The Fourth Amendment says: "The right of the people to be secure in their persons, houses, papers, and effects, against unreasonable searches and seizures, shall not be violated, and no Warrants shall issue, but upon probable cause, supported by Oath or affirmation, and particularly describing the place to be searched, and the persons or things to be seized."

Pesky amendment.
by whatley (2) comments

       Comments:
  • Problem is this argument is absolute horseshit. Let's all look up posse commitatus. They can't do military operations on citizens inside the U.S. unless they declare martial law. I can't even believe this crap gets consideration by the press when any half educated 8th grader should know better.

    Not that I have an opinion or anything.
     
  • This raises a bunch of base-level definitions to consciousness. First, what is "reasonable", and to whom? Second, is the domestic US in a state of war within its boundaries, and who says so?

    The military thinks that unquestioning obedience to rules is reasonable. Since it is easier to obey than to reason and resist, many people will concur. Many religious sects use this precept, as do fringe movements and cults. Whenever one sees a crowd/mob marching and shouting in lockstep, higher mental processes have been discarded. Is this reasonable? The constitution is used to support the rights of individuals. Are the political and military policy makers using the same arguments to support the supposed rights of their own individual groups?

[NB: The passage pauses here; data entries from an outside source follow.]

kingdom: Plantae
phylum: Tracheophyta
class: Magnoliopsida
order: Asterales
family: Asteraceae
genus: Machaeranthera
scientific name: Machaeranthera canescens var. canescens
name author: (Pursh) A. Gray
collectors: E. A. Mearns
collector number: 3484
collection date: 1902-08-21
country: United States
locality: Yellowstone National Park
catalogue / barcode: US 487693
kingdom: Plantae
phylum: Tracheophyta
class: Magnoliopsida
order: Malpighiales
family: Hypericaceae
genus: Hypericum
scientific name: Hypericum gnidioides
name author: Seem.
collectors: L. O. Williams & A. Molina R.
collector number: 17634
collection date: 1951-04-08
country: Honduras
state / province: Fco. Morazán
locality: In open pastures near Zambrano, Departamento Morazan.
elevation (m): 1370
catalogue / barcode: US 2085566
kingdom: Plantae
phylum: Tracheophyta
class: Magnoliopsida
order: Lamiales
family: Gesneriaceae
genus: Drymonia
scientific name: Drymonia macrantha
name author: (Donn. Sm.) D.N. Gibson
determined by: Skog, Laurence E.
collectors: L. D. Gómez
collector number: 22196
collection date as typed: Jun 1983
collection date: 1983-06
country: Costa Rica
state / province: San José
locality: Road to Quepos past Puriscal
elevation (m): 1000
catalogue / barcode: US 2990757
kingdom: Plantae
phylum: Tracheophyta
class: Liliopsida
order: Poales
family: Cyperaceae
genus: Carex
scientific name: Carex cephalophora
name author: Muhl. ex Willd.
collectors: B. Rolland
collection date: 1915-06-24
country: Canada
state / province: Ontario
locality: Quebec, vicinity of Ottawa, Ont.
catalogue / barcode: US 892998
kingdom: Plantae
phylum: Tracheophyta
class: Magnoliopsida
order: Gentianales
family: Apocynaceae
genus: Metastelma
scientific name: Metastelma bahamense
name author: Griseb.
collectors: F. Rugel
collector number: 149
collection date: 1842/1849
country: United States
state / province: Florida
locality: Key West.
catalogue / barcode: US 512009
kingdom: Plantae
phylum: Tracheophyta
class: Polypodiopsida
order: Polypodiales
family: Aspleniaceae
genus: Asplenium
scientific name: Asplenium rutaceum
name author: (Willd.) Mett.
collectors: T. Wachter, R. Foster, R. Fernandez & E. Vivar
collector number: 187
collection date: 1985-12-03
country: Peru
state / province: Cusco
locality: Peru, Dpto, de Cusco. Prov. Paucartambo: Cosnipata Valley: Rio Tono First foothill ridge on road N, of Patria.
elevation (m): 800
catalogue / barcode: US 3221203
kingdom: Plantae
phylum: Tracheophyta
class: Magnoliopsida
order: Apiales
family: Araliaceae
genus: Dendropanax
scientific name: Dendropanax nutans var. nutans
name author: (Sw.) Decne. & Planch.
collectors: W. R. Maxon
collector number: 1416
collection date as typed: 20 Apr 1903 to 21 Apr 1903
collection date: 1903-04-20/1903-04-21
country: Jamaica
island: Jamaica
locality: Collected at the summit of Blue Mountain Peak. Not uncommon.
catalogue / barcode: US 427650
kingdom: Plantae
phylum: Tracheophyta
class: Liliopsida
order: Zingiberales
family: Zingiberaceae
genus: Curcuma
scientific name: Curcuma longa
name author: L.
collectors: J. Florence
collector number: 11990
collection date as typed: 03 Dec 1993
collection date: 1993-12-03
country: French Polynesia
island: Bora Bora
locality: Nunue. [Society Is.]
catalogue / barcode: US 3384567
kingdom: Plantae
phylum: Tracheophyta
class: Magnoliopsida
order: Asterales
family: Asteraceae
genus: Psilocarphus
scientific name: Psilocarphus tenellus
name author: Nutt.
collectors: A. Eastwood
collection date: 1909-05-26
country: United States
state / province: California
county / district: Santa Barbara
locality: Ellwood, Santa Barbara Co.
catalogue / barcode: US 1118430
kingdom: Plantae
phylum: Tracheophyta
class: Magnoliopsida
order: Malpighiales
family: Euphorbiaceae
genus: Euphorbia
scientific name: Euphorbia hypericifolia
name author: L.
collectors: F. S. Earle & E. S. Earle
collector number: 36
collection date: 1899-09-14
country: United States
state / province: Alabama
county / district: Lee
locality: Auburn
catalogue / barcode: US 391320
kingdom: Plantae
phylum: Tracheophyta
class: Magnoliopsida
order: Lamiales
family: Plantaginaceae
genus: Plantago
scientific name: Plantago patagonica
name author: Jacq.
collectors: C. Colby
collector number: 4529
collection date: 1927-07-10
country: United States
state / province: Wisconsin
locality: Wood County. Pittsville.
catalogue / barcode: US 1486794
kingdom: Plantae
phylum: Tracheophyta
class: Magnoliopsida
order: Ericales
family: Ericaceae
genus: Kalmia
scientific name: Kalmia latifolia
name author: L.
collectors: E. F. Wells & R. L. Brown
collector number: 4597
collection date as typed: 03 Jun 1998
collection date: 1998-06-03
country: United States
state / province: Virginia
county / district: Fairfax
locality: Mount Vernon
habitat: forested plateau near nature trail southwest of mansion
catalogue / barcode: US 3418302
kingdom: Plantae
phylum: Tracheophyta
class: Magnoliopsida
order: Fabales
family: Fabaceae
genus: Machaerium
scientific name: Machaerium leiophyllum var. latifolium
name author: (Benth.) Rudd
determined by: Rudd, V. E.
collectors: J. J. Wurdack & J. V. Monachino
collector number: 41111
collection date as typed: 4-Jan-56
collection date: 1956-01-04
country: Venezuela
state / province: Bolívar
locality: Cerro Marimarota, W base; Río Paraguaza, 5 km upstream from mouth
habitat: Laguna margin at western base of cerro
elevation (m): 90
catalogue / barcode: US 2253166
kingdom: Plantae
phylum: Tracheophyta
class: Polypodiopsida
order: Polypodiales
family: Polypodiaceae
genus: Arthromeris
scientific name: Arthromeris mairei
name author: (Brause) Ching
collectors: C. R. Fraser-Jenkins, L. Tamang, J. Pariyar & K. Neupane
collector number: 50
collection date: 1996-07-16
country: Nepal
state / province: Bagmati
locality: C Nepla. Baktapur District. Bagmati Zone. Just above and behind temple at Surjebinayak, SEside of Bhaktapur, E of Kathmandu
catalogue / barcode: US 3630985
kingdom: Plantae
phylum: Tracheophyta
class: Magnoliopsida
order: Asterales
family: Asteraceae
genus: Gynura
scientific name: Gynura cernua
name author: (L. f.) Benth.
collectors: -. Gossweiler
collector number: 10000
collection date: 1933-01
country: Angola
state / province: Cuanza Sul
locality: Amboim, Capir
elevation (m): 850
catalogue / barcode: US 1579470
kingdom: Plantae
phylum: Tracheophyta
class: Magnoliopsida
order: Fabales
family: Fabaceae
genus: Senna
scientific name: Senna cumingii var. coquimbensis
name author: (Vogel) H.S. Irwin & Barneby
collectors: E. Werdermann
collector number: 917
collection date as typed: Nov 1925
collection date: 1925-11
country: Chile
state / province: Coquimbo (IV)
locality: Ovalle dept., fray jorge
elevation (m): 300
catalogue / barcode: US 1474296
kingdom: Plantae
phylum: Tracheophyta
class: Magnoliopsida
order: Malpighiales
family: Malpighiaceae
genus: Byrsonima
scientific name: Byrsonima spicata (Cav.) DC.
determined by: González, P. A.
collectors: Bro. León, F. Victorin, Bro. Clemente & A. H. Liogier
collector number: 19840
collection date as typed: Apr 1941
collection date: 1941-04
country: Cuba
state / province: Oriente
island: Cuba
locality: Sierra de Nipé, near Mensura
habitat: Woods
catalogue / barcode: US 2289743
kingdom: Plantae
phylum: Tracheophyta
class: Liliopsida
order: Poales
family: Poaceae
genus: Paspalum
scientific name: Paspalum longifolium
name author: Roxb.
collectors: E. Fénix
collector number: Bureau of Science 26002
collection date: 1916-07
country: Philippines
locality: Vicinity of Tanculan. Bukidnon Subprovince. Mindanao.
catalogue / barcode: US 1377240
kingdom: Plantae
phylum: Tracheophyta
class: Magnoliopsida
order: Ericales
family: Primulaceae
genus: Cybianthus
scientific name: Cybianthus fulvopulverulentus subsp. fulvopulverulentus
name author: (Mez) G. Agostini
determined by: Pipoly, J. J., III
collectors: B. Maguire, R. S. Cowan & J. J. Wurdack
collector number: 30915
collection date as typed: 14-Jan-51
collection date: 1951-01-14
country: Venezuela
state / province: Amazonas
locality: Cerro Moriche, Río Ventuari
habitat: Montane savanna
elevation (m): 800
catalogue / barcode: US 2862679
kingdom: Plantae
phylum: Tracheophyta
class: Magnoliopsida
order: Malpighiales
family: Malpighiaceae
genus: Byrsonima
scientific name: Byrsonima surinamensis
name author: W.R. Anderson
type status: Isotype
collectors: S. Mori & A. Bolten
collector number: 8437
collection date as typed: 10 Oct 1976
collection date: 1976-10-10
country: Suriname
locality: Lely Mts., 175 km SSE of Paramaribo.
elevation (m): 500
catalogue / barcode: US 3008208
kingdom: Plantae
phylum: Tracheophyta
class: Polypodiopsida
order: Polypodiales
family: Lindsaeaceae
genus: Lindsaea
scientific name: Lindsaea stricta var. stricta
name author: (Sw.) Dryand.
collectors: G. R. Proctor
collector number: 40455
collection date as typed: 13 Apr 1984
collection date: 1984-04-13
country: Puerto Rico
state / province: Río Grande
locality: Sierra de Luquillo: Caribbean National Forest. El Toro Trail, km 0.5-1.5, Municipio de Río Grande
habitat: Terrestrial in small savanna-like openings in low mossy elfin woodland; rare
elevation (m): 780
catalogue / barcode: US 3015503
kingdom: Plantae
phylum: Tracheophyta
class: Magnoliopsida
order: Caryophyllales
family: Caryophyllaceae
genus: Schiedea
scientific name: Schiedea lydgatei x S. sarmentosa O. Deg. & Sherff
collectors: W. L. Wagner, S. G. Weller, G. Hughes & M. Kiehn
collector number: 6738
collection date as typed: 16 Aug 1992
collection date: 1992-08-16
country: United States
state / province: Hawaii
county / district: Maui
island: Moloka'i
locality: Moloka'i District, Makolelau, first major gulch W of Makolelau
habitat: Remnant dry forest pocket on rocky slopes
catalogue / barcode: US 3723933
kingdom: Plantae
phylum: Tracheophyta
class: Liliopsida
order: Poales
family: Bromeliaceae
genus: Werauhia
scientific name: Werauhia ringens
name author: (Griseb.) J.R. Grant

    The FBI under J Edgar Hoover considered that a state of war existed between their institutionalized way of thought and anyone who did not agree with it. In the 1950s and through Viet Nam, it was easiest to label "outsiders" as either "Communist" or "insane". Currently, if you are opposed, you must be an "Islamic fundamentalist", or "insane". There is something dark about discriminating by religious affiliation rather than by political philosophy. But when you consider that the USA has made a religion of its philosophy, it makes a kind of sense. Do human groups require religion as a compost bin in which to discard excesses of moral doubts and stabs of conscience? War, after all, states "I will take what you have by force because you are less human and deserving of extermination." It has to, since we would be unable to kill people who are not only like us, but are, in fact, completely us.

    I know you agree with me because you are not insane.